- _Directions_:
Start to finish, print the entries exactly, and carry none of the pictures over.

- _Information_:
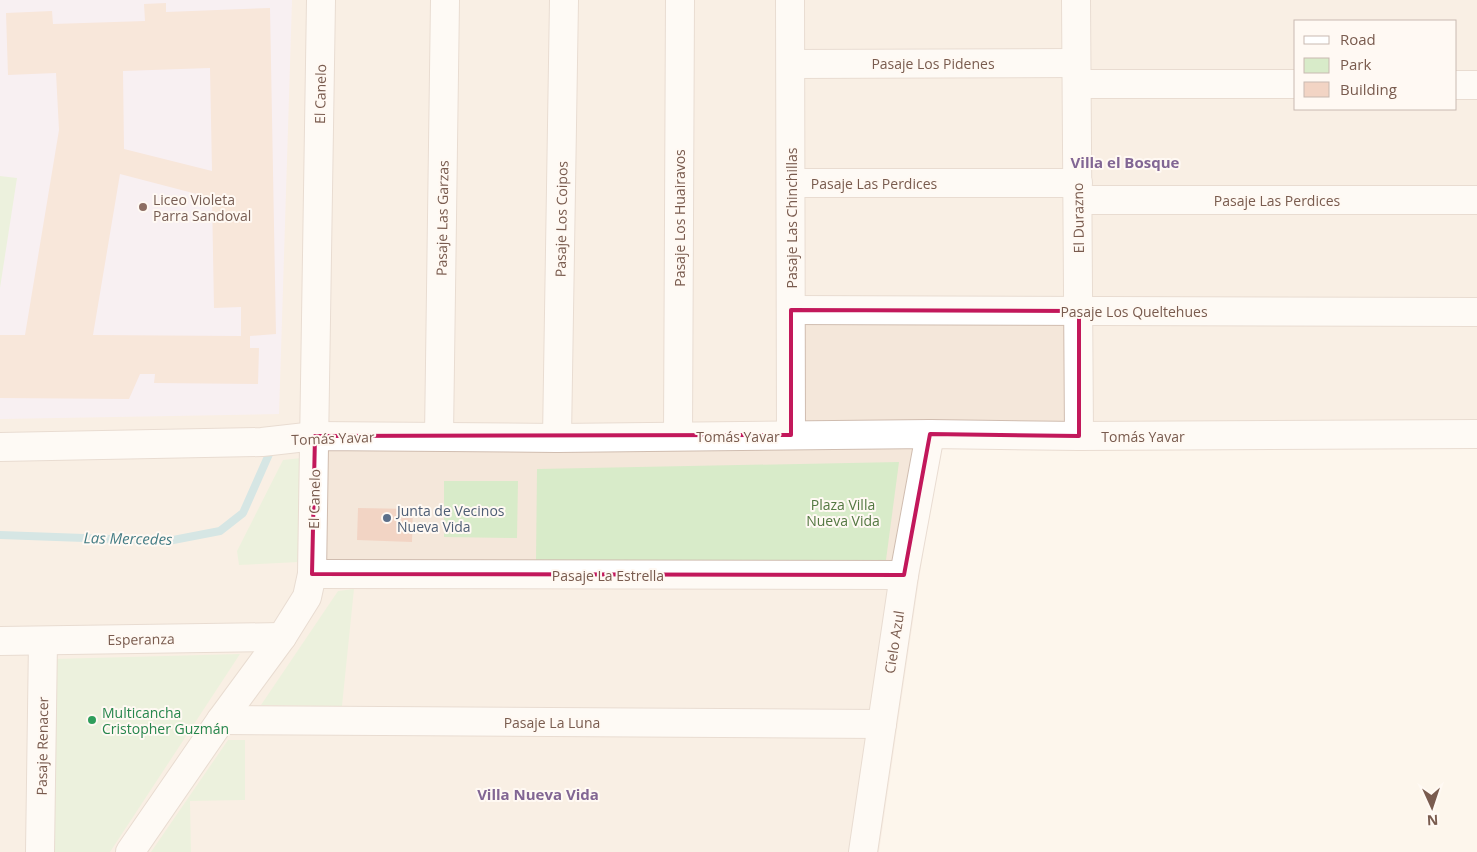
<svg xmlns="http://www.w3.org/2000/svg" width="1477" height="852" font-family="'Open Sans',sans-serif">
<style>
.residential{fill:#f4e7da;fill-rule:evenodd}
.education{fill:#f2e8f9}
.green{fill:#d8ebc9}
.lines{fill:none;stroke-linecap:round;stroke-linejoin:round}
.stream{stroke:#a6d3d9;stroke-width:8}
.building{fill:#f2d4c4;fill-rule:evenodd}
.minor-casing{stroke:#d0bdb0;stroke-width:30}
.minor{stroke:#fff;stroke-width:28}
.marked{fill:none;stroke:#c2185b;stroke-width:4;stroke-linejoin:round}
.education-dot{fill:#8d6e63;stroke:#fff9f3;stroke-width:2}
.service-dot{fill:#5c6f8a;stroke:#fff9f3;stroke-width:2}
.leisure-dot{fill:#2e9e5b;stroke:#fff9f3;stroke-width:2}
.labels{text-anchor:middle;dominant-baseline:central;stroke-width:4;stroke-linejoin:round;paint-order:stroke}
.street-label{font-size:14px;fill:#795b4e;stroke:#fff9f3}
.education-label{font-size:14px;fill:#785e54;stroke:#fff9f3;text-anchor:start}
.park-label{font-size:14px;fill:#547842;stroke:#fff9f3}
.service-label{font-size:14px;fill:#4e5e75;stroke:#fff9f3;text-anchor:start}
.leisure-label{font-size:14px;fill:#27864d;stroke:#fff9f3;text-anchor:start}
.neighbourhood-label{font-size:15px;font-weight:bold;fill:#826694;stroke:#fff9f3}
.water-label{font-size:15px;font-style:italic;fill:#447c84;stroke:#fff9f3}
</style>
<rect width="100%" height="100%" fill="#fdf5ec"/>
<!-- residential -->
<path class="residential" d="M0,0H1477V440L941,431L879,852H0ZM1296,21H1456V109H1296Z"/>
<!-- education -->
<polygon class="education" points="0,0 292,0 279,414 0,419"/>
<!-- green -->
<g class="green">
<polygon points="0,176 17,178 0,288"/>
<polygon points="301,458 299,562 239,565 237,551 283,460"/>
<polygon points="899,462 886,560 536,560 537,469"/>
<polygon points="444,481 518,481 517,538 444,537"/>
<polygon points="354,589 342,706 261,705 338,591"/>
<polygon points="240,654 110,852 54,852 53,659"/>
<polygon points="228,740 245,740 245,800 190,801 191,852 151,852"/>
</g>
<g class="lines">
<!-- stream -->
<polyline class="stream" points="0,535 168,541 220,531 243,513 270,452"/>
</g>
<!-- building -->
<g class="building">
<path d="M166,3V12L270,8L276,334L250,336V348H259L258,384L154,383L155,374H140L129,399L0,398V335H25L59,130L56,73L8,75L6,13L52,11L53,24L145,21L144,4ZM210,68L212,171L124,149L123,71ZM120,174L212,198L214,308L241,307V336L93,335Z"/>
<polygon points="358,508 413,509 412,542 357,540"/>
</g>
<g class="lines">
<!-- minor casing -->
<g class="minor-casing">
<g id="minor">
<polyline points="790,0 791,435"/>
<polyline points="1076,0 1079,436"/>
<polyline points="791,64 1076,63"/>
<polyline points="1077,84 1296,84"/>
<polyline points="1456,85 1477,85"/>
<polyline points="791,183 1078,183"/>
<polyline points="1078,200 1477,200"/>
<polyline points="791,310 1477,312"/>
<polyline points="439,436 445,0"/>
<polyline points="678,436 680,0"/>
<polyline points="557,438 564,0"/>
<polyline points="0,447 262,442 315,436 557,438 930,434 1079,436 1477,434"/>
<polyline points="312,574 904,575"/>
<polyline points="0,641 282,637"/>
<polyline points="221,720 882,724"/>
<polyline points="40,852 43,641"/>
<polyline points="130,852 221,720 282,637 307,597 312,574 321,0"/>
<polyline points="863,852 904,575 930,434"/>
</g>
</g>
<!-- minor -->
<use href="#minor" class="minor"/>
</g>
<!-- marked area -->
<path d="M0 0H1477V852H0ZM791,310L1079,311V436L930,434L904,575L312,574L315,436L791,435Z" fill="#fdf5ec" fill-opacity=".55" fill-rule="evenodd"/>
<path class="marked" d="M791,310L1079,311V436L930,434L904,575L312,574L315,436L791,435Z"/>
<!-- markers -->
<circle class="education-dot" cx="143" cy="207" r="5"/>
<circle class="service-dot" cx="387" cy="518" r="5"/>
<circle class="leisure-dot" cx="92" cy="720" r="5"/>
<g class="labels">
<!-- street labels -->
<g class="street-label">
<text x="933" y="63">Pasaje Los Pidenes</text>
<text transform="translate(320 94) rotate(-89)">El Canelo</text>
<text x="874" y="183">Pasaje Las Perdices</text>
<text x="1277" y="200">Pasaje Las Perdices</text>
<text transform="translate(442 218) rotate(-89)">Pasaje Las Garzas</text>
<text transform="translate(679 218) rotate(-90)">Pasaje Los Huairavos</text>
<text transform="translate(791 218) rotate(-90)">Pasaje Las Chinchillas</text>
<text transform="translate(1078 218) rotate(-91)">El Durazno</text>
<text transform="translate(561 219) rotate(-89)">Pasaje Los Coipos</text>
<text x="1134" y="311">Pasaje Los Queltehues</text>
<text x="738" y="436">Tomás Yavar</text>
<text x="1143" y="436">Tomás Yavar</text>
<text transform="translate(333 438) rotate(-2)">Tomás Yavar</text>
<text transform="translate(314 499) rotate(-89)">El Canelo</text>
<text x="608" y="575">Pasaje La Estrella</text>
<text transform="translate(141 639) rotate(-1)">Esperanza</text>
<text transform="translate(894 642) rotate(-81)">Cielo Azul</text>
<text x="552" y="722">Pasaje La Luna</text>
<text transform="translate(42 746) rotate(-89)">Pasaje Renacer</text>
</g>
<!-- education labels -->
<g class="education-label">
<text x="153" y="199">Liceo Violeta<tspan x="153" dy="16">Parra Sandoval</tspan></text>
</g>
<!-- park labels -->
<g class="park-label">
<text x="843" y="504">Plaza Villa<tspan x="843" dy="16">Nueva Vida</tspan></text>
</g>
<!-- service labels -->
<g class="service-label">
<text x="397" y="510">Junta de Vecinos<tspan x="397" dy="16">Nueva Vida</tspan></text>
</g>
<!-- leisure labels -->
<g class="leisure-label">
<text x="102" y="712">Multicancha<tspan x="102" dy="16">Cristopher Guzmán</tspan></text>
</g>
<!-- neighbourhood labels -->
<g class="neighbourhood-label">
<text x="1125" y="162">Villa el Bosque</text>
<text x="538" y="794">Villa Nueva Vida</text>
</g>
<!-- water labels -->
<g class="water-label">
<text transform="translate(128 538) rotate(1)">Las Mercedes</text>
</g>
</g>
<!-- legend -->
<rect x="1294" y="20" width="162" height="90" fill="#fff9f3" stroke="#c9bab1"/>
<rect x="1304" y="36" width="25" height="8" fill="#ffffff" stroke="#c9bab1"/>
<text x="1340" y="45" font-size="15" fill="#795b4e">Road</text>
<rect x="1304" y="58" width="25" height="15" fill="#d8ebc9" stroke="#c9bab1"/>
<text x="1340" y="70" font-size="15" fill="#795b4e">Park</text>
<rect x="1304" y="82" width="25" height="15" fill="#f2d4c4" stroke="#c9bab1"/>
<text x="1340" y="95" font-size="15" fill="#795b4e">Building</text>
<!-- north arrow -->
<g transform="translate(1432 807) rotate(177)" stroke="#fff9f3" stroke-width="4" paint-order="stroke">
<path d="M0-4L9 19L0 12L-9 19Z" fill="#795b4e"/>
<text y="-8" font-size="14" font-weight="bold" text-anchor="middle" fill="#795b4e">N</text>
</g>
</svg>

- _Response area_:
<svg xmlns="http://www.w3.org/2000/svg" width="1477" height="852" font-family="'Open Sans',sans-serif">
<style>
.residential{fill:#f4e7da;fill-rule:evenodd}
.education{fill:#f2e8f9}
.green{fill:#d8ebc9}
.lines{fill:none;stroke-linecap:round;stroke-linejoin:round}
.stream{stroke:#a6d3d9;stroke-width:8}
.building{fill:#f2d4c4;fill-rule:evenodd}
.minor-casing{stroke:#d0bdb0;stroke-width:30}
.minor{stroke:#fff;stroke-width:28}
.marked{fill:none;stroke:#c2185b;stroke-width:4;stroke-linejoin:round}
.education-dot{fill:#8d6e63;stroke:#fff9f3;stroke-width:2}
.service-dot{fill:#5c6f8a;stroke:#fff9f3;stroke-width:2}
.leisure-dot{fill:#2e9e5b;stroke:#fff9f3;stroke-width:2}
.labels{text-anchor:middle;dominant-baseline:central;stroke-width:4;stroke-linejoin:round;paint-order:stroke}
.street-label{font-size:14px;fill:#795b4e;stroke:#fff9f3}
.education-label{font-size:14px;fill:#785e54;stroke:#fff9f3;text-anchor:start}
.park-label{font-size:14px;fill:#547842;stroke:#fff9f3}
.service-label{font-size:14px;fill:#4e5e75;stroke:#fff9f3;text-anchor:start}
.leisure-label{font-size:14px;fill:#27864d;stroke:#fff9f3;text-anchor:start}
.neighbourhood-label{font-size:15px;font-weight:bold;fill:#826694;stroke:#fff9f3}
.water-label{font-size:15px;font-style:italic;fill:#447c84;stroke:#fff9f3}
</style>
<rect width="100%" height="100%" fill="#fdf5ec"/>
<!-- residential -->
<path class="residential" d="M0,0H1477V440L941,431L879,852H0ZM1296,21H1456V109H1296Z"/>
<!-- education -->
<polygon class="education" points="0,0 292,0 279,414 0,419"/>
<!-- green -->
<g class="green">
<polygon points="0,176 17,178 0,288"/>
<polygon points="301,458 299,562 239,565 237,551 283,460"/>
<polygon points="899,462 886,560 536,560 537,469"/>
<polygon points="444,481 518,481 517,538 444,537"/>
<polygon points="354,589 342,706 261,705 338,591"/>
<polygon points="240,654 110,852 54,852 53,659"/>
<polygon points="228,740 245,740 245,800 190,801 191,852 151,852"/>
</g>
<g class="lines">
<!-- stream -->
<polyline class="stream" points="0,535 168,541 220,531 243,513 270,452"/>
</g>
<!-- building -->
<g class="building">
<path d="M166,3V12L270,8L276,334L250,336V348H259L258,384L154,383L155,374H140L129,399L0,398V335H25L59,130L56,73L8,75L6,13L52,11L53,24L145,21L144,4ZM210,68L212,171L124,149L123,71ZM120,174L212,198L214,308L241,307V336L93,335Z"/>
<polygon points="358,508 413,509 412,542 357,540"/>
</g>
<g class="lines">
<!-- minor casing -->
<g class="minor-casing">
<g id="minor">
<polyline points="790,0 791,435"/>
<polyline points="1076,0 1079,436"/>
<polyline points="791,64 1076,63"/>
<polyline points="1077,84 1296,84"/>
<polyline points="1456,85 1477,85"/>
<polyline points="791,183 1078,183"/>
<polyline points="1078,200 1477,200"/>
<polyline points="791,310 1477,312"/>
<polyline points="439,436 445,0"/>
<polyline points="678,436 680,0"/>
<polyline points="557,438 564,0"/>
<polyline points="0,447 262,442 315,436 557,438 930,434 1079,436 1477,434"/>
<polyline points="312,574 904,575"/>
<polyline points="0,641 282,637"/>
<polyline points="221,720 882,724"/>
<polyline points="40,852 43,641"/>
<polyline points="130,852 221,720 282,637 307,597 312,574 321,0"/>
<polyline points="863,852 904,575 930,434"/>
</g>
</g>
<!-- minor -->
<use href="#minor" class="minor"/>
</g>
<!-- marked area -->
<path d="M0 0H1477V852H0ZM791,310L1079,311V436L930,434L904,575L312,574L315,436L791,435Z" fill="#fdf5ec" fill-opacity=".55" fill-rule="evenodd"/>
<path class="marked" d="M791,310L1079,311V436L930,434L904,575L312,574L315,436L791,435Z"/>
<!-- markers -->
<circle class="education-dot" cx="143" cy="207" r="5"/>
<circle class="service-dot" cx="387" cy="518" r="5"/>
<circle class="leisure-dot" cx="92" cy="720" r="5"/>
<g class="labels">
<!-- street labels -->
<g class="street-label">
<text x="933" y="63">Pasaje Los Pidenes</text>
<text transform="translate(320 94) rotate(-89)">El Canelo</text>
<text x="874" y="183">Pasaje Las Perdices</text>
<text x="1277" y="200">Pasaje Las Perdices</text>
<text transform="translate(442 218) rotate(-89)">Pasaje Las Garzas</text>
<text transform="translate(679 218) rotate(-90)">Pasaje Los Huairavos</text>
<text transform="translate(791 218) rotate(-90)">Pasaje Las Chinchillas</text>
<text transform="translate(1078 218) rotate(-91)">El Durazno</text>
<text transform="translate(561 219) rotate(-89)">Pasaje Los Coipos</text>
<text x="1134" y="311">Pasaje Los Queltehues</text>
<text x="738" y="436">Tomás Yavar</text>
<text x="1143" y="436">Tomás Yavar</text>
<text transform="translate(333 438) rotate(-2)">Tomás Yavar</text>
<text transform="translate(314 499) rotate(-89)">El Canelo</text>
<text x="608" y="575">Pasaje La Estrella</text>
<text transform="translate(141 639) rotate(-1)">Esperanza</text>
<text transform="translate(894 642) rotate(-81)">Cielo Azul</text>
<text x="552" y="722">Pasaje La Luna</text>
<text transform="translate(42 746) rotate(-89)">Pasaje Renacer</text>
</g>
<!-- education labels -->
<g class="education-label">
<text x="153" y="199">Liceo Violeta<tspan x="153" dy="16">Parra Sandoval</tspan></text>
</g>
<!-- park labels -->
<g class="park-label">
<text x="843" y="504">Plaza Villa<tspan x="843" dy="16">Nueva Vida</tspan></text>
</g>
<!-- service labels -->
<g class="service-label">
<text x="397" y="510">Junta de Vecinos<tspan x="397" dy="16">Nueva Vida</tspan></text>
</g>
<!-- leisure labels -->
<g class="leisure-label">
<text x="102" y="712">Multicancha<tspan x="102" dy="16">Cristopher Guzmán</tspan></text>
</g>
<!-- neighbourhood labels -->
<g class="neighbourhood-label">
<text x="1125" y="162">Villa el Bosque</text>
<text x="538" y="794">Villa Nueva Vida</text>
</g>
<!-- water labels -->
<g class="water-label">
<text transform="translate(128 538) rotate(1)">Las Mercedes</text>
</g>
</g>
<!-- legend -->
<rect x="1294" y="20" width="162" height="90" fill="#fff9f3" stroke="#c9bab1"/>
<rect x="1304" y="36" width="25" height="8" fill="#ffffff" stroke="#c9bab1"/>
<text x="1340" y="45" font-size="15" fill="#795b4e">Road</text>
<rect x="1304" y="58" width="25" height="15" fill="#d8ebc9" stroke="#c9bab1"/>
<text x="1340" y="70" font-size="15" fill="#795b4e">Park</text>
<rect x="1304" y="82" width="25" height="15" fill="#f2d4c4" stroke="#c9bab1"/>
<text x="1340" y="95" font-size="15" fill="#795b4e">Building</text>
<!-- north arrow -->
<g transform="translate(1432 807) rotate(177)" stroke="#fff9f3" stroke-width="4" paint-order="stroke">
<path d="M0-4L9 19L0 12L-9 19Z" fill="#795b4e"/>
<text y="-8" font-size="14" font-weight="bold" text-anchor="middle" fill="#795b4e">N</text>
</g>
</svg>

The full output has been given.